REQUIRED ACTION A: Rewrite the chart rows from the line with "What is the sum of all True values?" up to and including the line with "At Aggravated Battery, list", replacing "category" with "group" and keeping everything else the same. Leave the pictures out of your answer.

═══ PASSAGE TO READ ═══

When someone says to me “Have a Happy Easter”, or even “Have a Merry Christmas”, I often reply with “You’re welcome!”.  Naturally for most people this is met with surprise, confusion, and wondering if I have a hearing problem.  Usually since these are often people like the checkout person at the local supermarket or the guy that makes my lattes at Starbucks we don’t get into why I’m not just returning the pleasantry and moving on with my day.  I leave the person baffled and that’s that.  But there have been times when I’ve been asked “Huh?  What do you mean?”  And in those cases I always take the opportunity to provide a little knowledge and wisdom about the holiday at the time and it’s Pagan origins.

Most people today celebrate Easter as a day for a big meal with family, the chance to eat chocolate in the shape of unsuspecting rabbits, and the opportunity to make their kids look like idiots as they rip apart the yard or house looking for colored eggs in one form or another.  These people know it’s a Christian religious holiday but they celebrate in a secular way and are often unaware of the connections with the holiday and it’s origins.  Then you have the Christians who either know full well what the meaning and origins of the holiday are but ignore it or deny it, or even better, you get those Christians who refuse to acknowledge the customs associated with the holiday because they don’t tie directly into their mythology.  I have the most respect for those Christians out of all these people, to tell you the truth.

═══ DATASET EXTRACT ═══

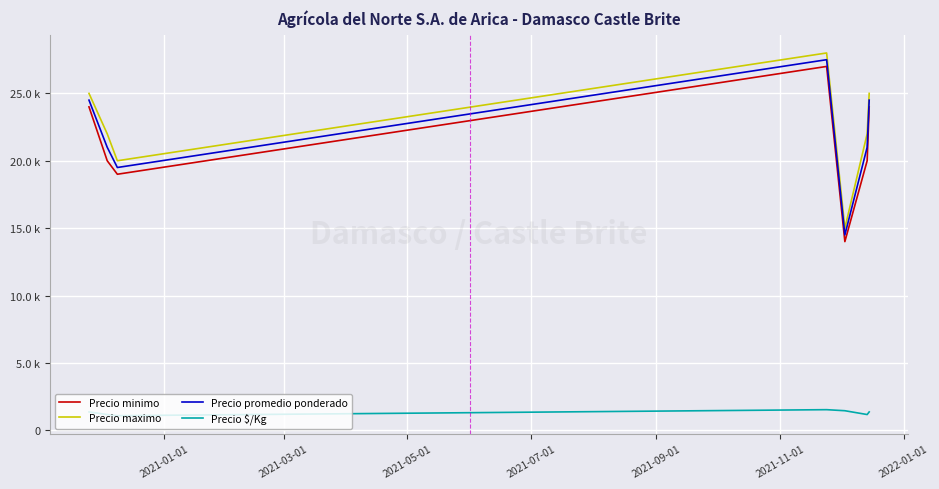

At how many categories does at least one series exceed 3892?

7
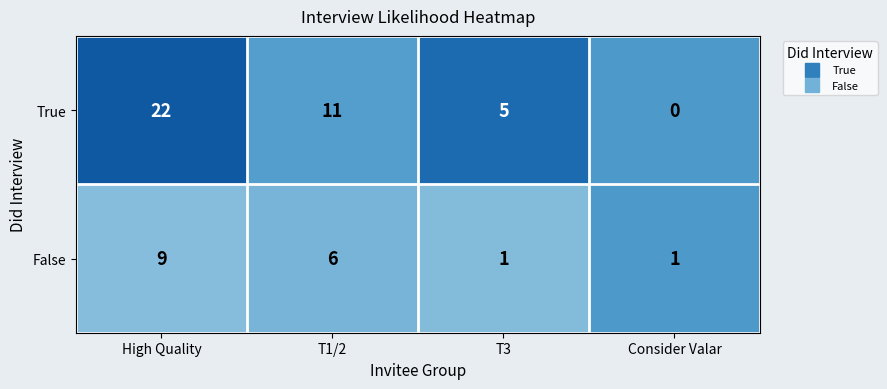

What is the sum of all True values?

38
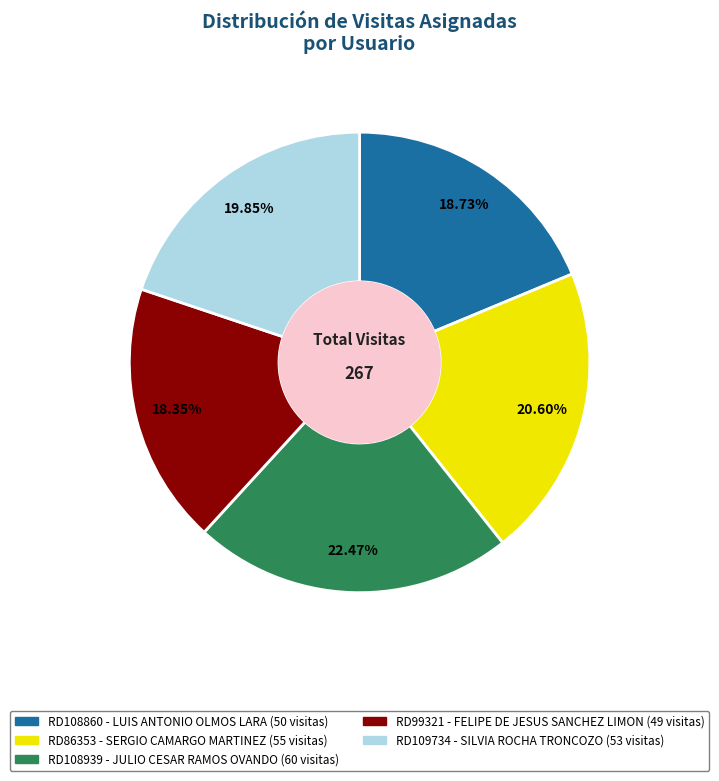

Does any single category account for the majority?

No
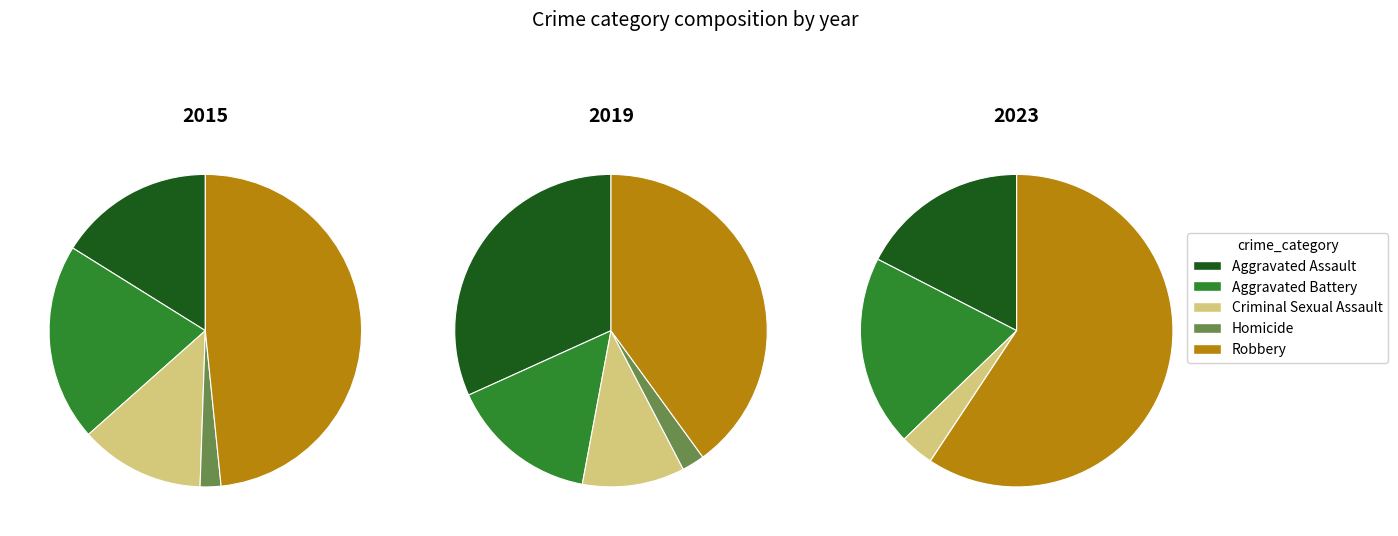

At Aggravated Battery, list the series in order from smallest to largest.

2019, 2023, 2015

═══
═══ DATASET EXTRACT ═══

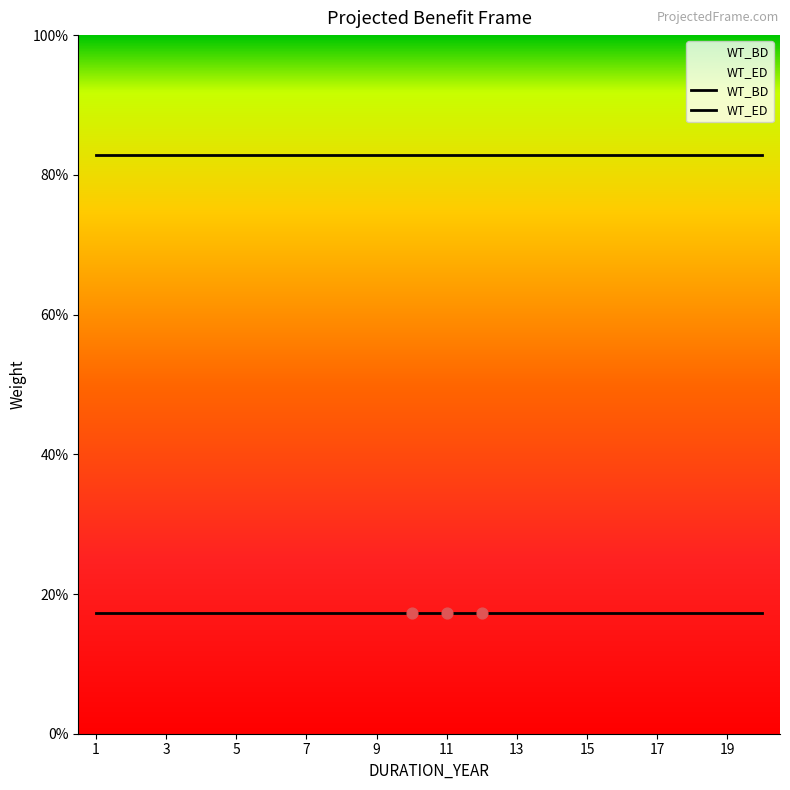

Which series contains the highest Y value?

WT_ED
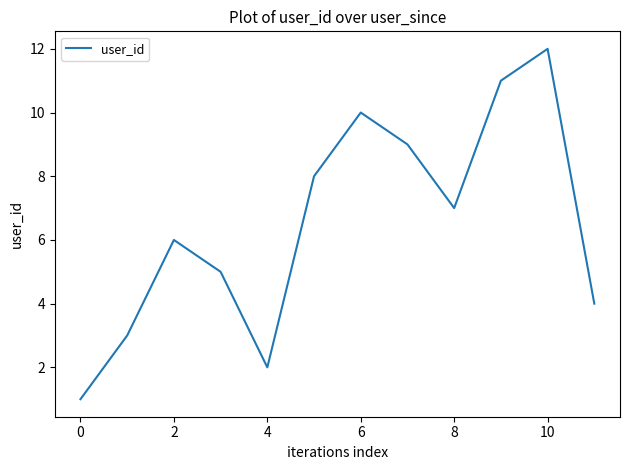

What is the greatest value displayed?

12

═══

REQUIRED ACTION B: Continue the essay on Easter and its Pagan origins from its last sentence.

ANSWER SPACE A:
What is the sum of all True values?

38

Does any single group account for the majority?

No

At Aggravated Battery, list the series in order from smallest to largest.

ANSWER SPACE B:
The first thing that makes the holiday suspect is the timing.  Easter, the Christian holiday that celebrates the resurrection of Jesus Christ, doesn’t have a fixed date.  Easter always happens on the first Sunday after the first full moon after the Spring Equinox.  Maybe Jesus wanted to make sure there was moonlight out to light his way home.  Maybe before the Spring Equinox it was too cold to come out of the cave where his body had been laid.  Why are these dates movable when the dates sound like solid events that should have a definite time of occurrence?  In short, it depends on when the Jewish holiday of Passover occurs.  But there’s a longer explanation.

Original the date was always the first Sunday after the first full moon after the Equinox but in 325 AD the Council of Nicea wanted to set a more fixed calendar for holy dates.  The dates were still tied to lunar events such as full moons and would become known as the Ecclesiastical Lunar Calendar.  The Ecclesiastical full moon is the 14th day of a lunar month and thus changes all the time based on when the full moon took place (so, for example this month the new moon was on April 3rd and 14 days later was April 17th which was the full moon).  In Western Christianity the holiday of Easter is always celebrated on the first Sunday following the Paschal Full Moon (Paschal is derived from the Hebrew “pesach” meaning “Passover”).  Since this is when Passover happens in the Jewish tradition, this is when the Church decided to set the Easter holiday since the death, burial, and resurrection of Jesus happened after Passover.

But what of all the other things we see during the holiday?  Bunnies, colored eggs, all the images of newborn chicks, freshly sprouted grasses and flowers?  That would be a combination of Pagan influence and good ol’ Mother Nature coming to the party.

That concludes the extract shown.